The above description is only of the preferred embodiments of the present application and is not intended to limit the present application, but various modifications and variations can be made to the present application by those skilled in the art. Any modification, equivalent replacement, improvement, etc. made within the spirit and principle of the present application should be included in the protection scope of the present application.

Claims (10)

1. A fluid separation assembly, comprising:

a mounting part (10) having an inlet (101) and a confluence chamber which are communicated with each other;

the gas-liquid separation portion (20) is arranged at one end of the installation portion (10) far away from the inlet (101), the gas-liquid separation portion (20) is provided with a branch flow passage (201), the branch flow passage (201) is communicated with the converging cavity, the gas-liquid separation portion (20) is further provided with a main air outlet (202) and a main liquid outlet (203), the main air outlet (202) and the main liquid outlet (203) are communicated with the branch flow passage (201), the main air outlet (202) and the main liquid outlet (203) are distributed at intervals along the extending direction of the branch flow passage (201), the gas-liquid separation portion (20) comprises an arc-shaped section (21), the arc-shaped section (21) is provided with a first circle center, and the main air outlet (202) is arranged at one side, close to the first circle center, of the arc-shaped section (21).

2. The liquid separation assembly according to claim 1, characterized in that the main liquid outlet (203) is provided on an end face of the gas-liquid separation portion (20) at an end remote from the mounting portion (10).

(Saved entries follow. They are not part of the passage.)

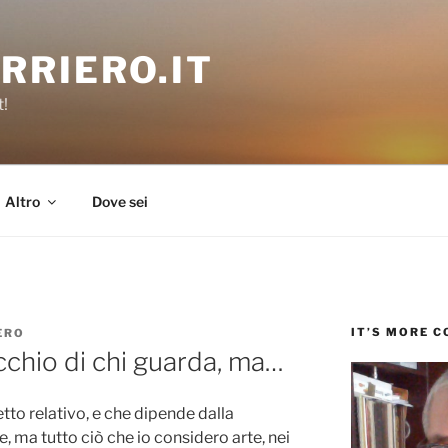
RRIERO.IT
t!
Altro
Dove sei
IT’S MORE 
ERO
occhio di chi guarda, ma…
tto relativo, e che dipende dalla
e, ma tutto ciò che io considero arte, nei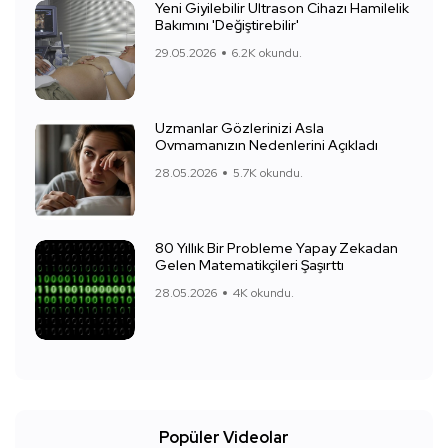
Yeni Giyilebilir Ultrason Cihazı Hamilelik
Bakımını 'Değiştirebilir'
29.05.2026
6.2K okundu.
Uzmanlar Gözlerinizi Asla
Ovmamanızın Nedenlerini Açıkladı
28.05.2026
5.7K okundu.
80 Yıllık Bir Probleme Yapay Zekadan
Gelen Matematikçileri Şaşırttı
28.05.2026
4K okundu.
Popüler Videolar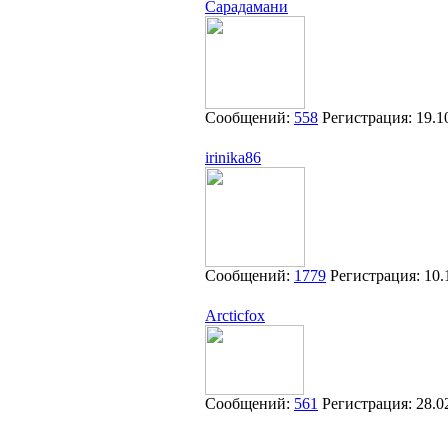
Сарадамани
Сообщений:
558
Регистрация:
19.1
irinika86
Сообщений:
1779
Регистрация:
10.
Arcticfox
Сообщений:
561
Регистрация:
28.0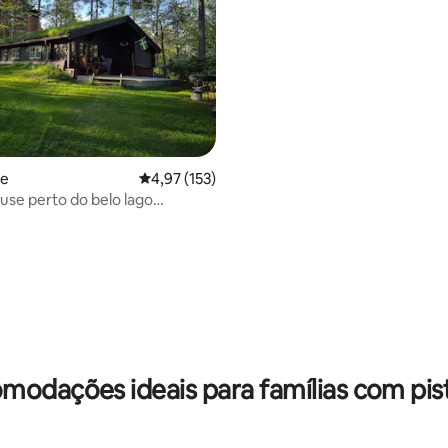
re
4,97 de uma avaliação média de 5, 153 avalia
4,97 (153)
se perto do belo lago
modações ideais para famílias com pist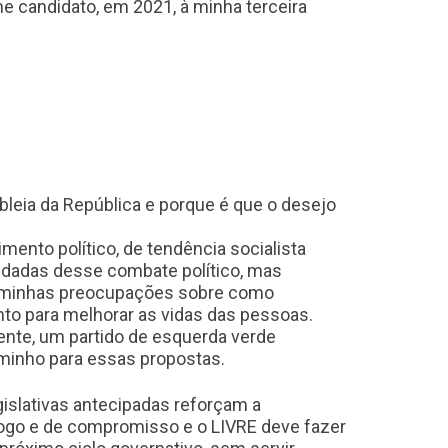
e candidato, em 2021, à minha terceira
leia da República e porque é que o desejo
mento político, de tendência socialista
edadas desse combate político, mas
s minhas preocupações sobre como
o para melhorar as vidas das pessoas.
mente, um partido de esquerda verde
aminho para essas propostas.
islativas antecipadas reforçam a
logo e de compromisso e o LIVRE deve fazer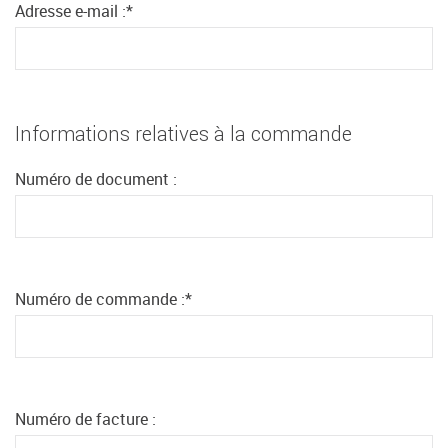
Adresse e-mail :
*
Informations relatives à la commande
Numéro de document :
Numéro de commande :
*
Numéro de facture :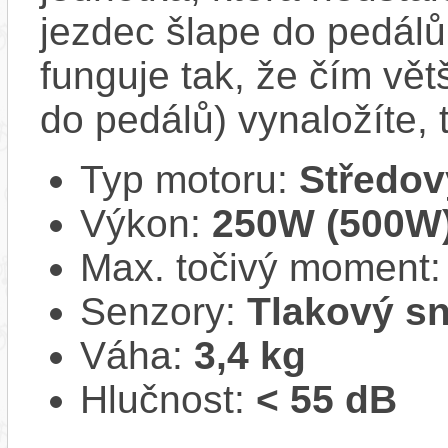
jezdec šlape do pedál
funguje tak, že čím větš
do pedálů) vynaložíte,
Typ motoru:
Středov
Výkon:
250W (500W
Max. točivý moment
Senzory:
Tlakový s
Váha:
3,4 kg
Hlučnost:
< 55 dB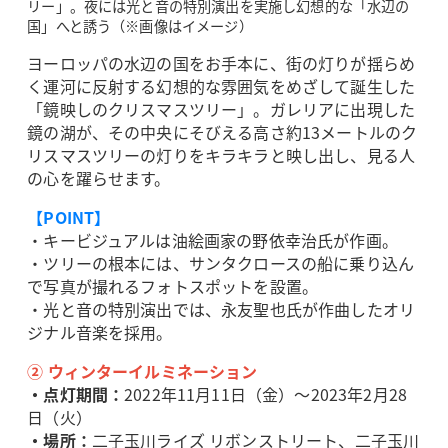
リー」。夜には光と音の特別演出を実施し幻想的な「水辺の
国」へと誘う（※画像はイメージ）
ヨーロッパの水辺の国をお手本に、街の灯りが揺らめ
く運河に反射する幻想的な雰囲気をめざして誕生した
「鏡映しのクリスマスツリー」。ガレリアに出現した
鏡の湖が、その中央にそびえる高さ約13メートルのク
リスマスツリーの灯りをキラキラと映し出し、見る人
の心を躍らせます。
【POINT】
・キービジュアルは油絵画家の野依幸治氏が作画。
・ツリーの根本には、サンタクロースの船に乗り込ん
で写真が撮れるフォトスポットを設置。
・光と音の特別演出では、永友聖也氏が作曲したオリ
ジナル音楽を採用。
② ウィンターイルミネーション
・点灯期間：
2022年11月11日（金）～2023年2月28
日（火）
・場所：
二子玉川ライズ リボンストリート、二子玉川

3. The liquid separation assembly according to claim 1, wherein the gas-liquid separation portion (20) further comprises a straight section (22), the straight section (22) being located at an end of the arcuate section (21) remote from the mounting portion (10), and the main liquid outlet (203) being provided on an end face of the straight section (22) remote from the arcuate section (21), the straight section (22) extending in a direction remote from the inlet (101).

4. A liquid separation assembly according to claim 3, characterized in that the diameter of the end of the straight section (22) remote from the curved section (21) decreases gradually in a direction away from the inlet (101).

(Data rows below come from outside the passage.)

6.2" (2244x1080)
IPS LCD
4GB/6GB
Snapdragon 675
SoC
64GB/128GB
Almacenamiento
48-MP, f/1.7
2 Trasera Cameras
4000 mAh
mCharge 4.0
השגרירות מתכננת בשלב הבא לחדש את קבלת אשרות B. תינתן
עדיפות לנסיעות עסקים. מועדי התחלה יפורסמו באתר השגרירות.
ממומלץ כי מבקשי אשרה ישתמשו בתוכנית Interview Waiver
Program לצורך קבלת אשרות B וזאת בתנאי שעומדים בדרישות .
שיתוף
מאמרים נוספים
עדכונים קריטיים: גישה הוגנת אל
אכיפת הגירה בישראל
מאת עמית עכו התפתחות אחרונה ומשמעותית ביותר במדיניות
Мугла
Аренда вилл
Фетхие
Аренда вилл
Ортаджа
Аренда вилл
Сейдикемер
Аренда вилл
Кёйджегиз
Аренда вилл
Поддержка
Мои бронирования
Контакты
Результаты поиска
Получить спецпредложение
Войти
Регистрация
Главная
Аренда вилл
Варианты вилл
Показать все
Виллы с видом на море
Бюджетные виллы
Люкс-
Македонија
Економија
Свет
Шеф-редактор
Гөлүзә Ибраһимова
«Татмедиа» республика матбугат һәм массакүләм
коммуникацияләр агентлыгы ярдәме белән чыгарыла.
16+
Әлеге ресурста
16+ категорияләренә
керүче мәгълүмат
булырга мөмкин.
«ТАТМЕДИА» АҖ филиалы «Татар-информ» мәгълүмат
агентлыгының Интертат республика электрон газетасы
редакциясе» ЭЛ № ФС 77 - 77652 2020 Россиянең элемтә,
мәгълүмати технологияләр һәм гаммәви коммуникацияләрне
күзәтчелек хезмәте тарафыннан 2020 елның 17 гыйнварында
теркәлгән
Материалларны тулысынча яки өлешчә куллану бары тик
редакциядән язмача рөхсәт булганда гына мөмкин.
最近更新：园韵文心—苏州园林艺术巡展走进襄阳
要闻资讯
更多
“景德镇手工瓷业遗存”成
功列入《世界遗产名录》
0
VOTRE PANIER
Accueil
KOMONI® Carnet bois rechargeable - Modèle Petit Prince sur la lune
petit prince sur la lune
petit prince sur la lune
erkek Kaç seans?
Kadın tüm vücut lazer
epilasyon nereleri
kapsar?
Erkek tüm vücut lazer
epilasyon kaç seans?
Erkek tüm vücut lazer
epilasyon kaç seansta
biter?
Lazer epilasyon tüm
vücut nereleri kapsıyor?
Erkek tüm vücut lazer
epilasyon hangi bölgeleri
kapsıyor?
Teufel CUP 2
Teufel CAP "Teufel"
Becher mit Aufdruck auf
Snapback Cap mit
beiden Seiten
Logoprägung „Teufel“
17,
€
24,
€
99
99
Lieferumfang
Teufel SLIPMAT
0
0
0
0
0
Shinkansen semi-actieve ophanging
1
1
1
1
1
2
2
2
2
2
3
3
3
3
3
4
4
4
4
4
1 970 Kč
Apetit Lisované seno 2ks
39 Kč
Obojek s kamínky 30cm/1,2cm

5. A liquid separation assembly according to claim 3, characterized in that the central axis of the straight section (22) is arranged parallel to the central axis of the liquid separation assembly.

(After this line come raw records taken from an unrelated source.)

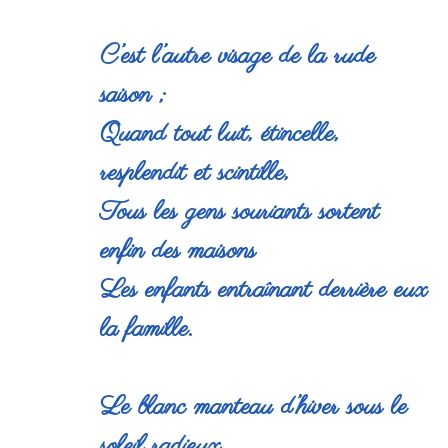
C’est l’autre visage de la rude
saison ;
Quand tout luit, étincelle,
resplendit et scintille,
Tous les gens souriants sortent
enfin des maisons
Les enfants entraînant derrière eux
la famille.
Le blanc manteau d’hiver sous le
soleil radieux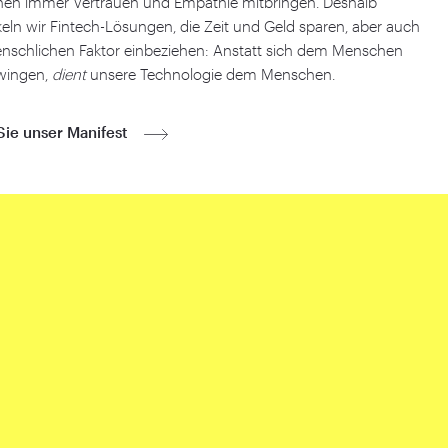
en immer Vertrauen und Empathie mitbringen. Deshalb
eln wir Fintech-Lösungen, die Zeit und Geld sparen, aber auch
nschlichen Faktor einbeziehen: Anstatt sich dem Menschen
wingen,
dient
unsere Technologie dem Menschen.
Sie unser Manifest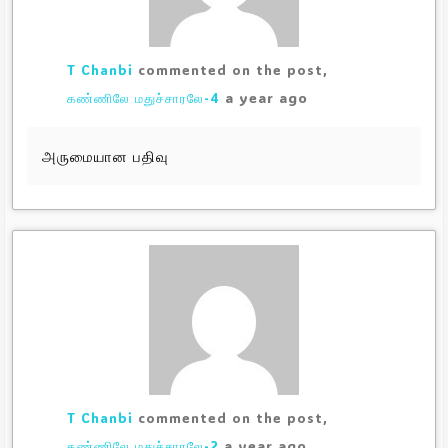
T Chanbi
commented on the post,
a year ago
கண்ணிலே மதுச்சாரலே-4
அருமையான பதிவு
T Chanbi
commented on the post,
a year ago
கண்ணிலே மதுச்சாரலே-2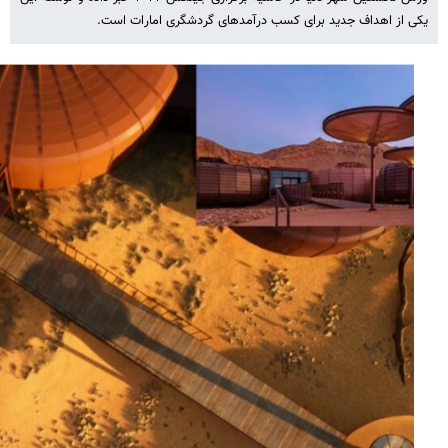
یکی از اهداف جدید برای کسب درآمدهای گردشگری امارات است.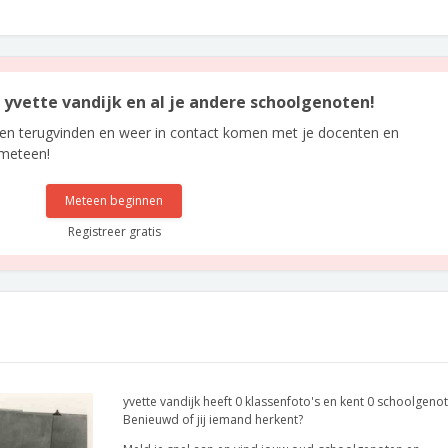
n yvette vandijk en al je andere schoolgenoten!
len terugvinden en weer in contact komen met je docenten en
 meteen!
Meteen beginnen
Registreer gratis
yvette vandijk heeft 0 klassenfoto's en kent 0 schoolgeno
Benieuwd of jij iemand herkent?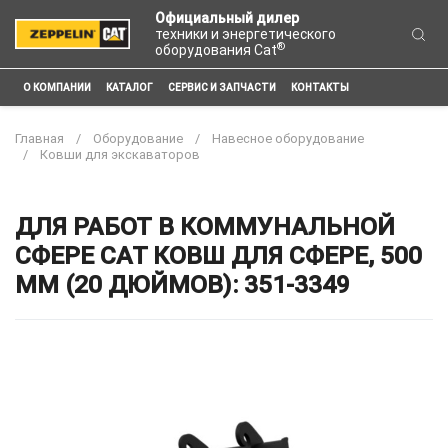
Официальный дилер
техники и энергетического
®
оборудования Cat
О КОМПАНИИ
КАТАЛОГ
СЕРВИС И ЗАПЧАСТИ
КОНТАКТЫ
Главная
Оборудование
Навесное оборудование
Ковши для экскаваторов
ДЛЯ РАБОТ В КОММУНАЛЬНОЙ
СФЕРЕ CAT КОВШ ДЛЯ СФЕРЕ, 500
ММ (20 ДЮЙМОВ): 351-3349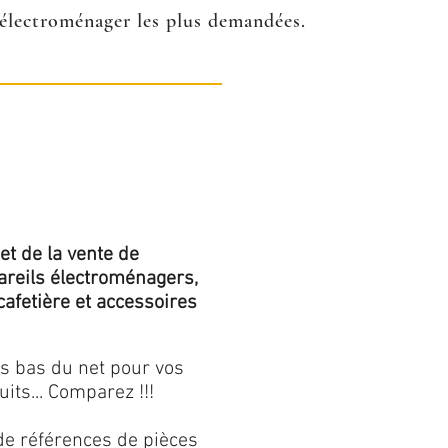
s électroménager les plus demandées.
et de la vente de
areils électroménagers,
 cafetière et accessoires
us bas du net pour vos
its... Comparez !!!
de références de pièces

6. The liquid separation assembly according to claim 1, wherein the gas-liquid separation portion (20) further comprises a transition section (23), one end of the transition section (23) is connected to the mounting portion (10), and the other end of the transition section (23) is connected to the arc-shaped section (21).

7. The liquid separation assembly according to claim 6, wherein the transition section (23) and the arc-shaped section (21) are of arc structures, and the transition section (23) has a second center, and the first center and the second center are respectively located at two sides of the gas-liquid separation portion (20).

8. The liquid separation assembly according to claim 1, wherein a plurality of the gas-liquid separation portions (20) are provided, the plurality of the gas-liquid separation portions (20) are annularly spaced apart, and the first center of a circle is located inside the gas-liquid separation portion (20).

9. The liquid separation assembly according to claim 8, further comprising a distributor disposed within the manifold chamber, the distributor being disposed in communication with a plurality of the branch flow passages (201), the distributor being configured to evenly distribute refrigerant.

10. A gas-liquid separator, characterized in that the gas-liquid separator has a cylinder (30), an inlet pipe (31) and an outlet pipe (32), the gas-liquid separator further comprises the liquid separation assembly according to any one of claims 1 to 9, the installation part (10) of the liquid separation assembly is connected with the inlet pipe (31) and is communicated with the inlet pipe (31), and the liquid separation assembly is located inside the cylinder (30).